I do not deny that modern physics is in something of a crisis. 96% of the universe as we know it consists of ‘dark matter’ and ‘dark energy’ which we have only the vaguest idea about. The two most successful theories we have: quantum mechanics and general relativity refer to completely different contexts and are deeply incompatible in those areas where perhaps they both apply (such as black holes). The effort to unify these two great theories has stimulated physicists to retreat into metaphysical speculation of great mathematical complexity (string theory) with as yet no hint of an experimental test.

In short, Harriman presents a reasonable theory of how a science can proceed by induction to true theories (provided you read ‘true’ as ‘true in context’ and not ‘absolute truth’).
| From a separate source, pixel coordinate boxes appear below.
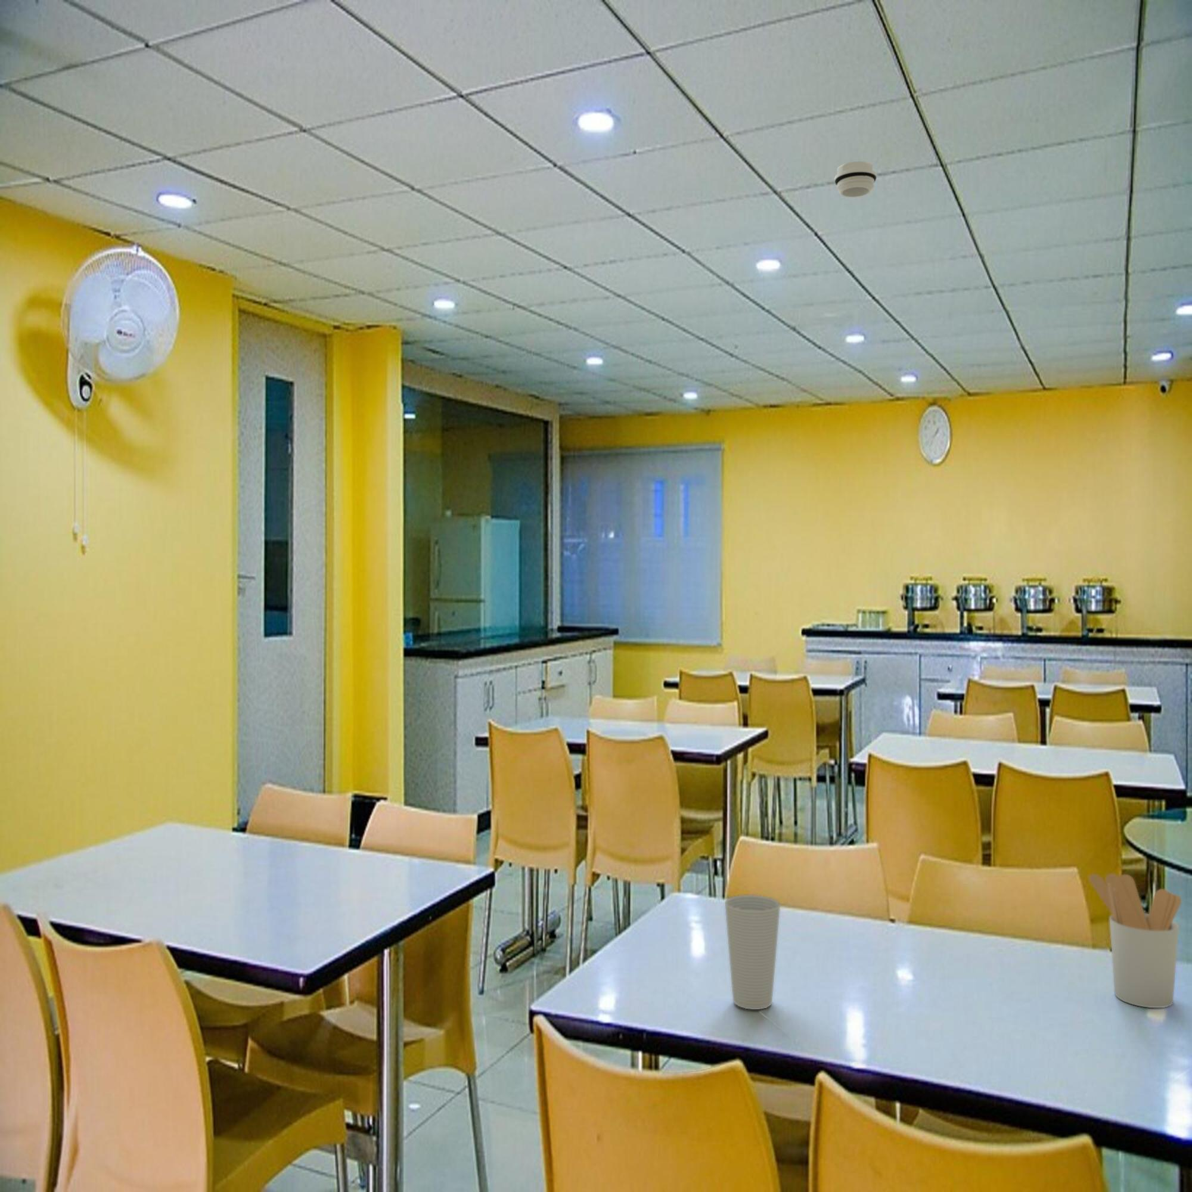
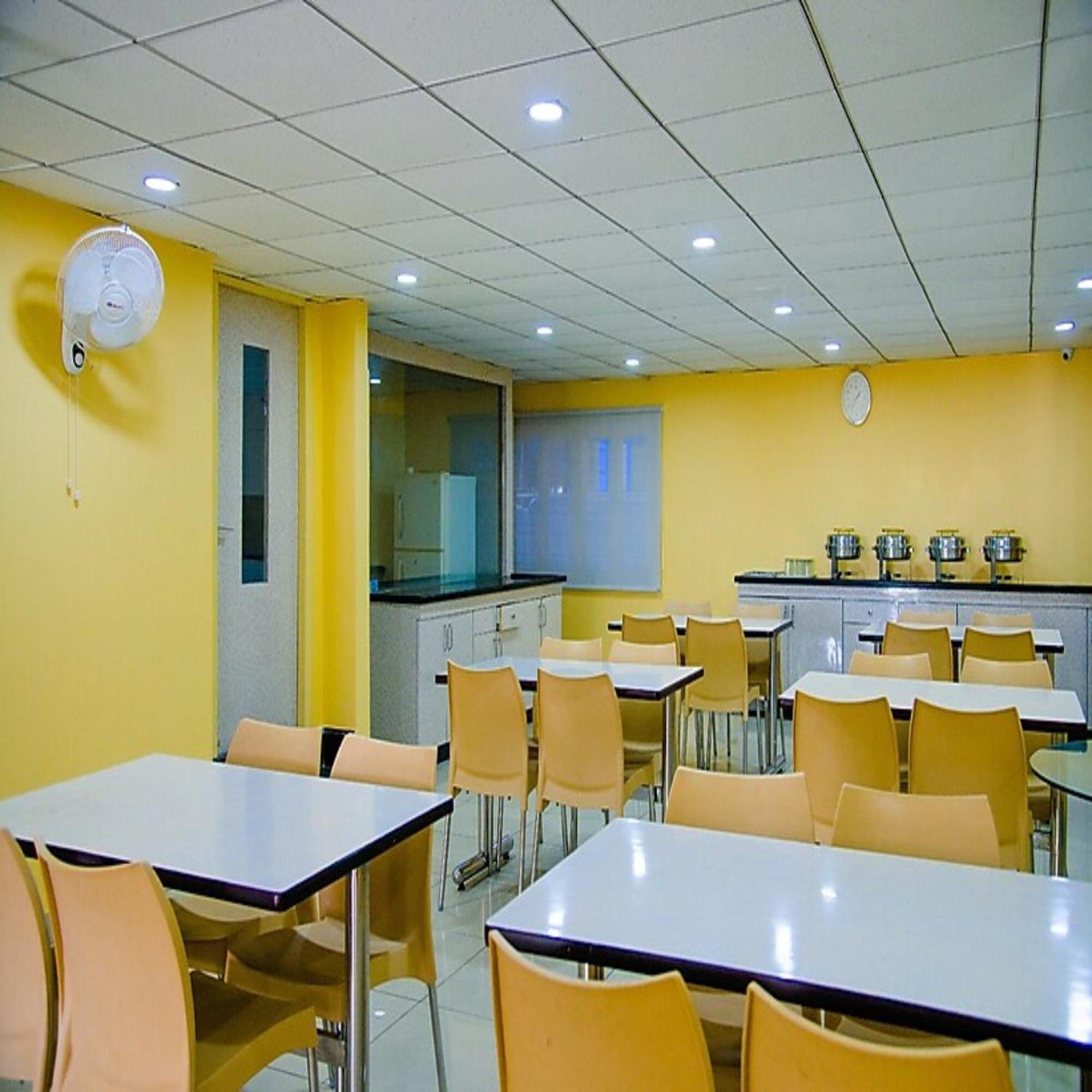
- utensil holder [1088,873,1182,1009]
- cup [724,894,780,1010]
- smoke detector [834,160,878,198]
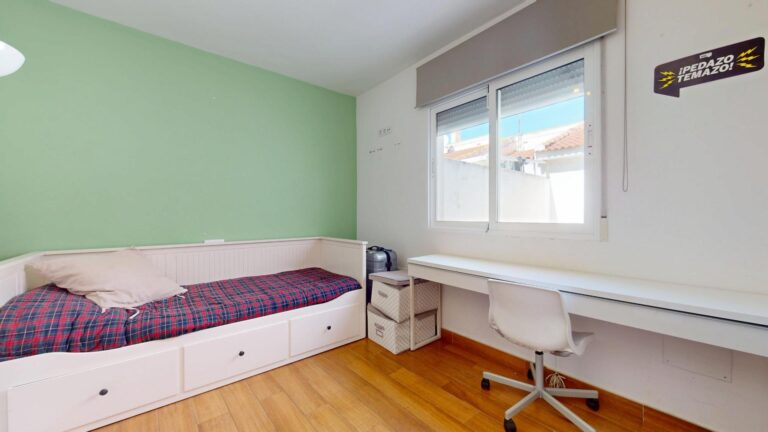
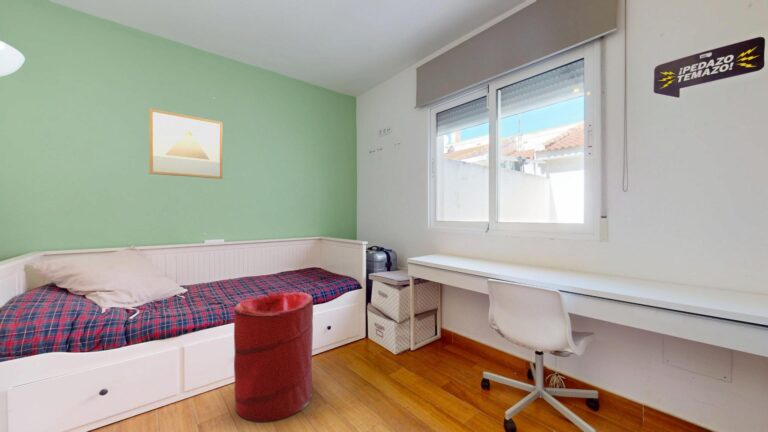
+ laundry hamper [233,291,314,423]
+ wall art [148,108,223,180]
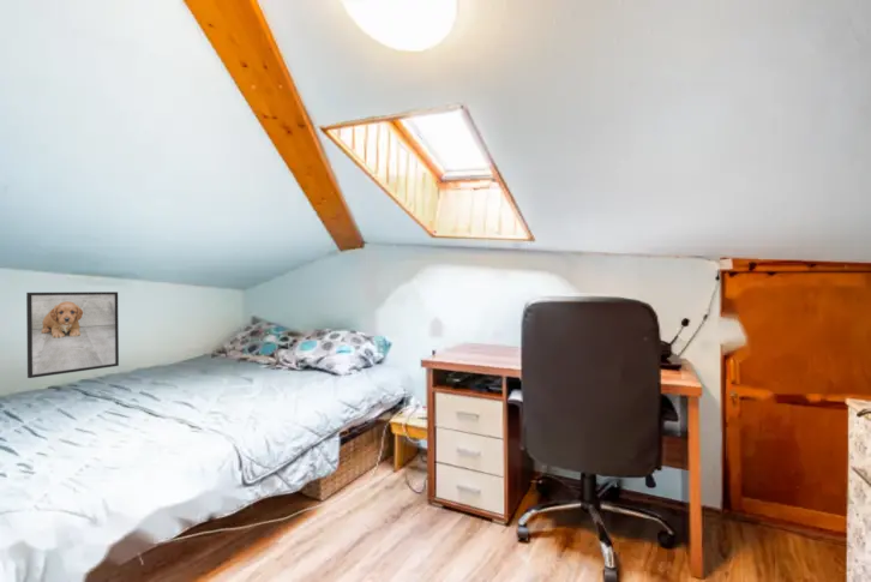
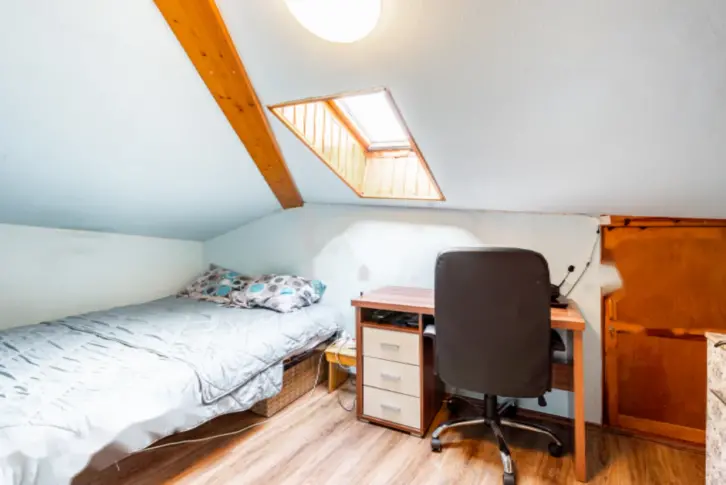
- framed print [25,290,120,379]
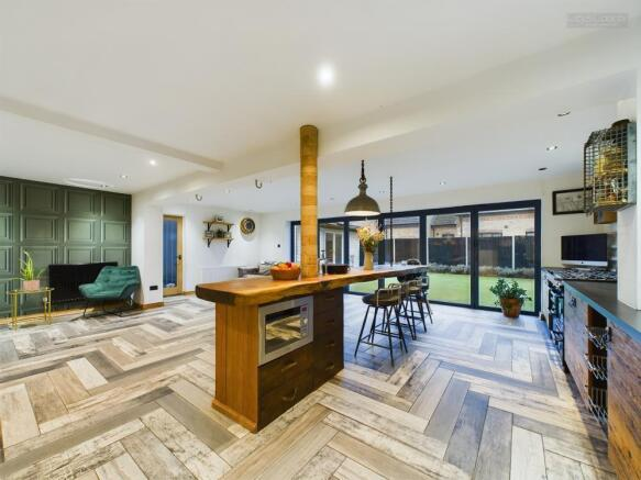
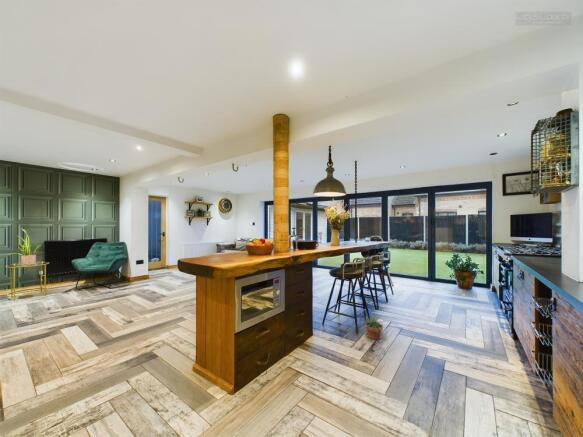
+ potted plant [364,313,387,341]
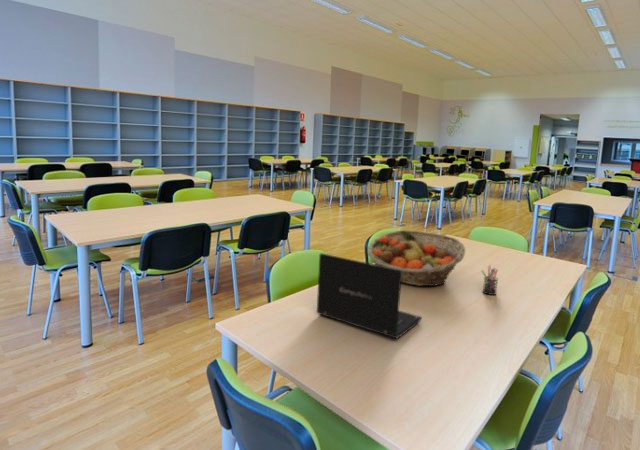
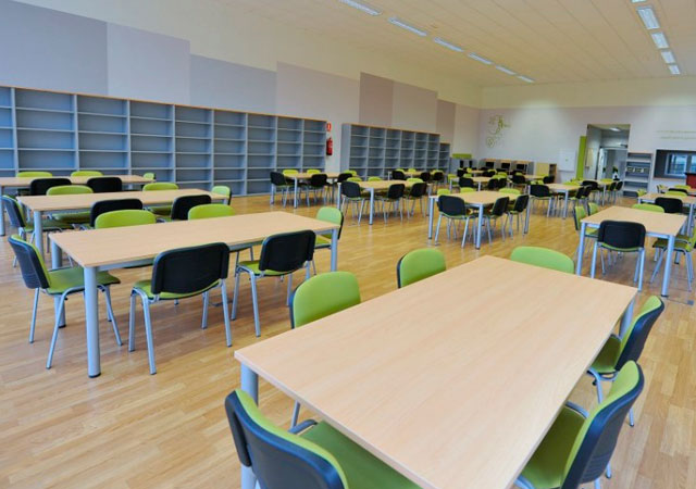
- pen holder [481,264,499,296]
- laptop [315,252,423,340]
- fruit basket [367,229,466,287]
He shows, following Rand, that the problem of induction depends on prior concepts that had not been examined by Hume and that science is possible (contrary to the pessimistic conclusions of certain philosophers over the centuries). I am skeptical about his insistence that physics must conform to some pre-ordained form (which might be construed as ‘cognitive fixation’). As Neils Bohr said in response to Einstein’s insistence that “God does not play dice with the universe,”: “Do not tell God what to do.”

“Physics is the most universal of the natural sciences.” (p ix) and Harriman does not address the sciences such as biology, psychology, sociology which suffer from ‘physics envy’ but rely even more on statistics than quantum mechanics. It is here that his theory of induction might meet even tougher challenges.

Reference
Hume D (1748) “An Enquiry Concerning Human Understanding” Section IV part II.